__Data for analysis__:
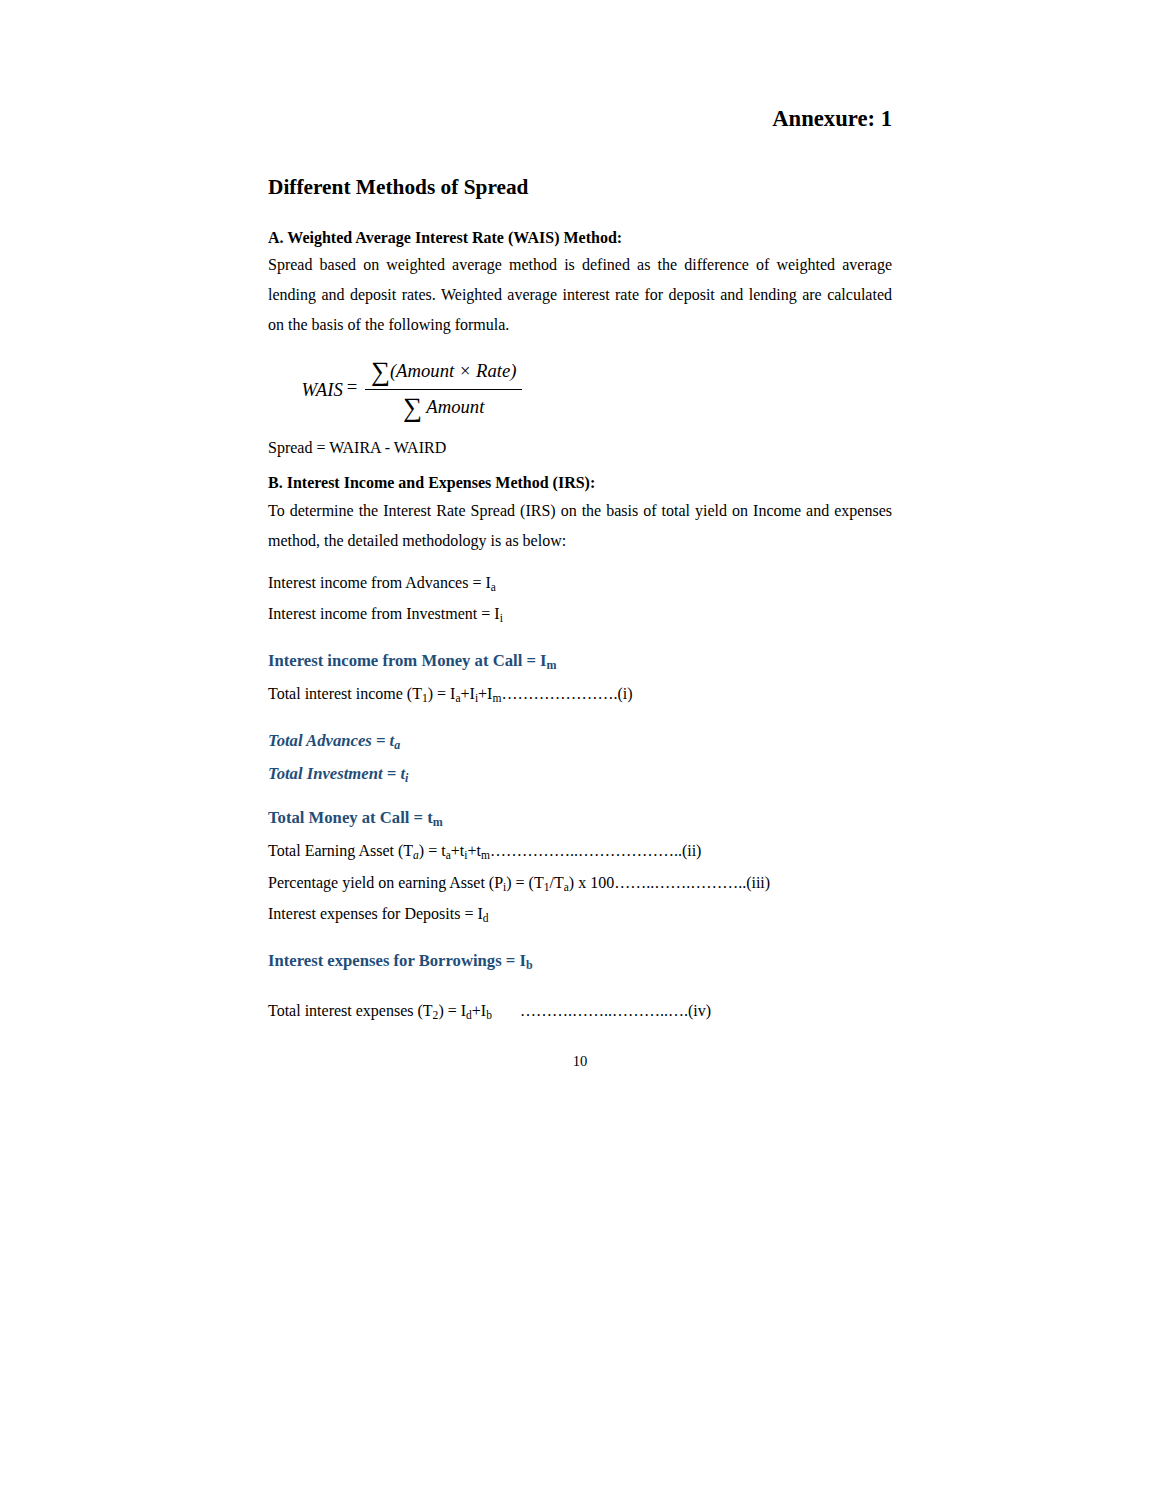Annexure: 1
Different Methods of Spread
A. Weighted Average Interest Rate (WAIS) Method:
Spread based on weighted average method is defined as the difference of weighted average lending and deposit rates. Weighted average interest rate for deposit and lending are calculated on the basis of the following formula.
WAIS = ∑(Amount × Rate) ∑ Amount
Spread = WAIRA - WAIRD
B. Interest Income and Expenses Method (IRS):
To determine the Interest Rate Spread (IRS) on the basis of total yield on Income and expenses method, the detailed methodology is as below:
Interest income from Advances = Ia
Interest income from Investment = Ii
Interest income from Money at Call = Im
Total interest income (T1) = Ia+Ii+Im………………….(i)
Total Advances = ta
Total Investment = ti
Total Money at Call = tm
Total Earning Asset (Ta) = ta+ti+tm……………..………………..(ii)
Percentage yield on earning Asset (Pi) = (T1/Ta) x 100……..…….………..(iii)
Interest expenses for Deposits = Id
Interest expenses for Borrowings = Ib
Total interest expenses (T2) = Id+Ib ……….……..………..….(iv)
10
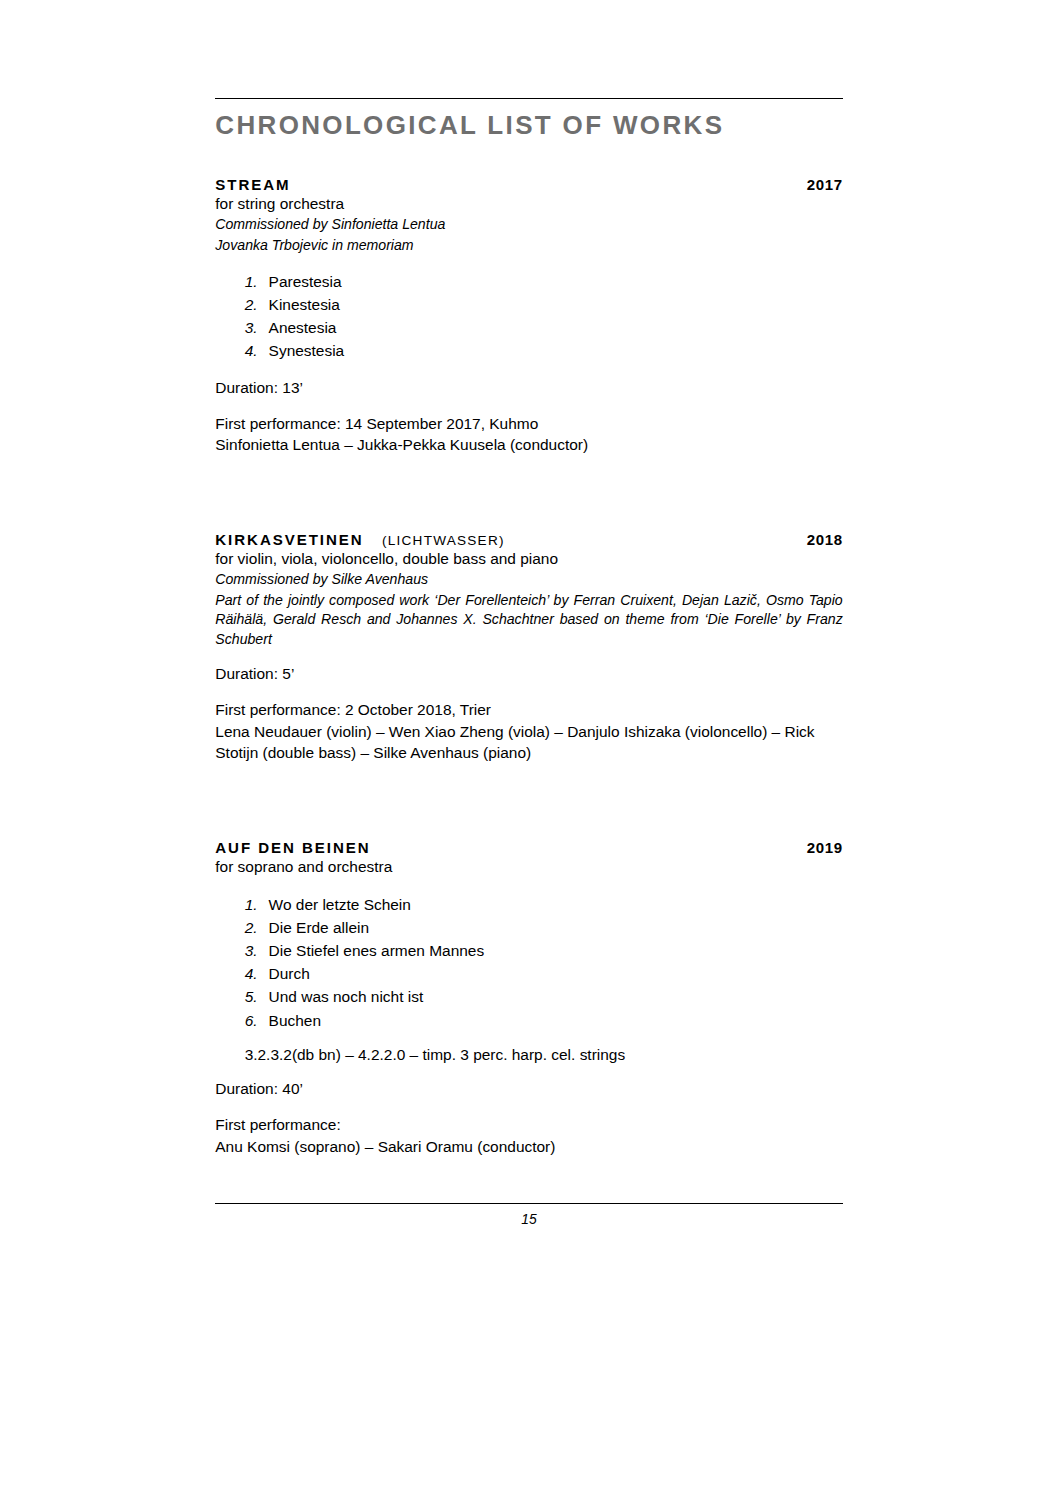Chronological list of works
Stream
2017
for string orchestra
Commissioned by Sinfonietta Lentua
Jovanka Trbojevic in memoriam
1. Parestesia
2. Kinestesia
3. Anestesia
4. Synestesia
Duration: 13’
First performance: 14 September 2017, Kuhmo
Sinfonietta Lentua – Jukka-Pekka Kuusela (conductor)
Kirkasvetinen (Lichtwasser)
2018
for violin, viola, violoncello, double bass and piano
Commissioned by Silke Avenhaus
Part of the jointly composed work ‘Der Forellenteich’ by Ferran Cruixent, Dejan Lazič, Osmo Tapio Räihälä, Gerald Resch and Johannes X. Schachtner based on theme from ‘Die Forelle’ by Franz Schubert
Duration: 5’
First performance: 2 October 2018, Trier
Lena Neudauer (violin) – Wen Xiao Zheng (viola) – Danjulo Ishizaka (violoncello) – Rick Stotijn (double bass) – Silke Avenhaus (piano)
Auf den Beinen
2019
for soprano and orchestra
1. Wo der letzte Schein
2. Die Erde allein
3. Die Stiefel enes armen Mannes
4. Durch
5. Und was noch nicht ist
6. Buchen
3.2.3.2(db bn) – 4.2.2.0 – timp. 3 perc. harp. cel. strings
Duration: 40’
First performance:
Anu Komsi (soprano) – Sakari Oramu (conductor)
15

__Aim of the task__: Look through the listing above for the line with "Percentage yield on" and the line with "for violin, viola, violoncello, double". Write out exactly those lines and everything between, leaving out pictures.

__Exercise result__:
Percentage yield on earning Asset (Pi) = (T1/Ta) x 100……..…….………..(iii)
Interest expenses for Deposits = Id
Interest expenses for Borrowings = Ib
Total interest expenses (T2) = Id+Ib ……….……..………..….(iv)
10
Chronological list of works
Stream
2017
for string orchestra
Commissioned by Sinfonietta Lentua
Jovanka Trbojevic in memoriam
1. Parestesia
2. Kinestesia
3. Anestesia
4. Synestesia
Duration: 13’
First performance: 14 September 2017, Kuhmo
Sinfonietta Lentua – Jukka-Pekka Kuusela (conductor)
Kirkasvetinen (Lichtwasser)
2018
for violin, viola, violoncello, double bass and piano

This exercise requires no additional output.